→ RECORDS FOR PROCESSING:
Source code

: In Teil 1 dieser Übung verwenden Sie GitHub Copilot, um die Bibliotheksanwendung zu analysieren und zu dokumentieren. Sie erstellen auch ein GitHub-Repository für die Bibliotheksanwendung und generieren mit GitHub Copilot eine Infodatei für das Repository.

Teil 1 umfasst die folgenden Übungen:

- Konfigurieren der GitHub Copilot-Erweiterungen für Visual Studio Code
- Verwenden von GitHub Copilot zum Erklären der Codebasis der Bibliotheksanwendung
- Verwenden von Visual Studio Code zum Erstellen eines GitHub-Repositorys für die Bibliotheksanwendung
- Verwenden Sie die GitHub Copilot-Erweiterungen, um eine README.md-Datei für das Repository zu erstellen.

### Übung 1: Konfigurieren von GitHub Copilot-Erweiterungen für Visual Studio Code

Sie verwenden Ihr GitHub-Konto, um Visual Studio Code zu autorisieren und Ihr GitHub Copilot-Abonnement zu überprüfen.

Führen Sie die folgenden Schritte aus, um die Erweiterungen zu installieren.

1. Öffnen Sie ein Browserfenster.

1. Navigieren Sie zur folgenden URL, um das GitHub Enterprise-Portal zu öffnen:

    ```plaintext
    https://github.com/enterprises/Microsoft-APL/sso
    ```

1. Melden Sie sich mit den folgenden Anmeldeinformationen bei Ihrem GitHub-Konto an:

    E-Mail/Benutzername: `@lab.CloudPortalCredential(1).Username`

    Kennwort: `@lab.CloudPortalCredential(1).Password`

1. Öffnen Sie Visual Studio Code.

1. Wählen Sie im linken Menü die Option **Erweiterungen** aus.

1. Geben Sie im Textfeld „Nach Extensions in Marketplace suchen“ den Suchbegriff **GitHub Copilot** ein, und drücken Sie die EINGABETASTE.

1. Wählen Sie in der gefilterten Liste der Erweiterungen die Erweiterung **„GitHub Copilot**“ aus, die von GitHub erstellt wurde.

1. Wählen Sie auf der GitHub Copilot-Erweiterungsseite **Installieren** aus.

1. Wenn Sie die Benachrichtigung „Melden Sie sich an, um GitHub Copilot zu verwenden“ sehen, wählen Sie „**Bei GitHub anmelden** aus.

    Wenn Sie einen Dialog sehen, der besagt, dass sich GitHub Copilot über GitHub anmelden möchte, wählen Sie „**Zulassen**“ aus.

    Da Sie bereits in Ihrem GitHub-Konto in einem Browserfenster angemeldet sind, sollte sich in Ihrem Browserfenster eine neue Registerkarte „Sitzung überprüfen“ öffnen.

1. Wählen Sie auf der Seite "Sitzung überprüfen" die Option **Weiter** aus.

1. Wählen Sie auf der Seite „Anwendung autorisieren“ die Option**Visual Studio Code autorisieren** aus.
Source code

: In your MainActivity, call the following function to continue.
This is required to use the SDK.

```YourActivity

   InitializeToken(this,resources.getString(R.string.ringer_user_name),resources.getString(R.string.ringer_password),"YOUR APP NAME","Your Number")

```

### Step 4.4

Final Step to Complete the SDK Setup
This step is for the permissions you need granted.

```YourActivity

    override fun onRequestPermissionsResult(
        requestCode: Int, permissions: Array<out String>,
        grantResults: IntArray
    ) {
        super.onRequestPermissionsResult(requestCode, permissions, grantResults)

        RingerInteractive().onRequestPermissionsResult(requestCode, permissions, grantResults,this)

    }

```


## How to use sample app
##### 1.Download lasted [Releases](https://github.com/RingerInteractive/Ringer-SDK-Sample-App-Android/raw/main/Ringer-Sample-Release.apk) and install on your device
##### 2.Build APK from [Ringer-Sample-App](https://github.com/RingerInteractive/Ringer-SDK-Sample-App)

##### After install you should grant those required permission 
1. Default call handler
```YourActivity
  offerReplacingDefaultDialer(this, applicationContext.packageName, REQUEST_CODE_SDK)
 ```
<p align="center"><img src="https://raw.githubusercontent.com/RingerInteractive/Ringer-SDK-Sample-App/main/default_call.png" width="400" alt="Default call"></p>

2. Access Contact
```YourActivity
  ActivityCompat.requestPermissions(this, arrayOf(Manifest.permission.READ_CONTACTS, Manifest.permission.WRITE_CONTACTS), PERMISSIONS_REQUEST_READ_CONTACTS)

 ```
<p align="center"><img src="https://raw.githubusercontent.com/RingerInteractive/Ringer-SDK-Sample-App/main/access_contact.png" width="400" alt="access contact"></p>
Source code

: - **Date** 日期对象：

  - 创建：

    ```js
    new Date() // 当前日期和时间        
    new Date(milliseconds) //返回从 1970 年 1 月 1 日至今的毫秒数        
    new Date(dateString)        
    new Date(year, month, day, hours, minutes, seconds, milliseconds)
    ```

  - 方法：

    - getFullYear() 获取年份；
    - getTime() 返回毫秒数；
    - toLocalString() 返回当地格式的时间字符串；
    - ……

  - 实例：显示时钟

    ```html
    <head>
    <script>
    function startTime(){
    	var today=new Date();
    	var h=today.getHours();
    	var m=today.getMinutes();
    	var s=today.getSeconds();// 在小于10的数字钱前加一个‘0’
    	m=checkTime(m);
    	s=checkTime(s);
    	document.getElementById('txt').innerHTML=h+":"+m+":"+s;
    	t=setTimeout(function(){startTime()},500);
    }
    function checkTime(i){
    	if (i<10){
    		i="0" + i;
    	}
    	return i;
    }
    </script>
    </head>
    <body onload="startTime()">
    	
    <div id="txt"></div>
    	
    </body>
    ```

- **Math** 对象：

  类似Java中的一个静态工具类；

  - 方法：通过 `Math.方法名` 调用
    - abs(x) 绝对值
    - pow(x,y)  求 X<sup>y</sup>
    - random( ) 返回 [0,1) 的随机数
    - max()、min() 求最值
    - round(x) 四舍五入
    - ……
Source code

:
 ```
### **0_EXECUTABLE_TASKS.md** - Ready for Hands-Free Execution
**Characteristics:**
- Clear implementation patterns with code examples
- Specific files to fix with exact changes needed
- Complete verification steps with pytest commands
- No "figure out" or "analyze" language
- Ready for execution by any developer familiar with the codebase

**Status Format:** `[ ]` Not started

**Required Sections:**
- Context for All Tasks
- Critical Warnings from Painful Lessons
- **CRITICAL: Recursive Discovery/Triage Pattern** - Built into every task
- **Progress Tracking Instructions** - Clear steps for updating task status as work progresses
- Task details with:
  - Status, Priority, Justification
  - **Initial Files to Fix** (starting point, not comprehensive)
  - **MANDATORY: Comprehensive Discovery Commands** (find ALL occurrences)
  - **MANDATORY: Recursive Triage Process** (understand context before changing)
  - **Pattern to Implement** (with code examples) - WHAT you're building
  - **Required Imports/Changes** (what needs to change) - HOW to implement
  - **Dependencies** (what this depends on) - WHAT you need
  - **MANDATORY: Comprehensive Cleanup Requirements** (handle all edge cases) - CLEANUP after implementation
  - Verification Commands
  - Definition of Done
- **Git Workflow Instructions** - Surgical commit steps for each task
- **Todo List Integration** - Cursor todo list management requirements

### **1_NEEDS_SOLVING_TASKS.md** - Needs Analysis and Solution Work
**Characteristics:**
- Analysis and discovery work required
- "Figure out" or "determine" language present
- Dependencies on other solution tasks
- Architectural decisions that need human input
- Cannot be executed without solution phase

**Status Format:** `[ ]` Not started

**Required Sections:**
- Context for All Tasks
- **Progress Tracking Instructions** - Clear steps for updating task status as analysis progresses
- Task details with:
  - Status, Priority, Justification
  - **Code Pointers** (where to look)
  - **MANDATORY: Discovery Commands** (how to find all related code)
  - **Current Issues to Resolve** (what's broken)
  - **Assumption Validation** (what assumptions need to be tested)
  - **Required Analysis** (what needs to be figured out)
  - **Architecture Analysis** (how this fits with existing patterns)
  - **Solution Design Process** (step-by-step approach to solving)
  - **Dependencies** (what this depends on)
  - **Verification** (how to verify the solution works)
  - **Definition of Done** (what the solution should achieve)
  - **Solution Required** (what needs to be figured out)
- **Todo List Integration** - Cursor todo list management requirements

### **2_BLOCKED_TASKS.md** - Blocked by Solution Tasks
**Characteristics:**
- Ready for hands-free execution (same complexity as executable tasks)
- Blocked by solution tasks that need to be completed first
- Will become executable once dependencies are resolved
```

→ PROBLEM REQUIREMENTS:
Gather all lines of the records that include the word "examples".

→ ANSWER AREA:
- Clear implementation patterns with code examples
  - **Pattern to Implement** (with code examples) - WHAT you're building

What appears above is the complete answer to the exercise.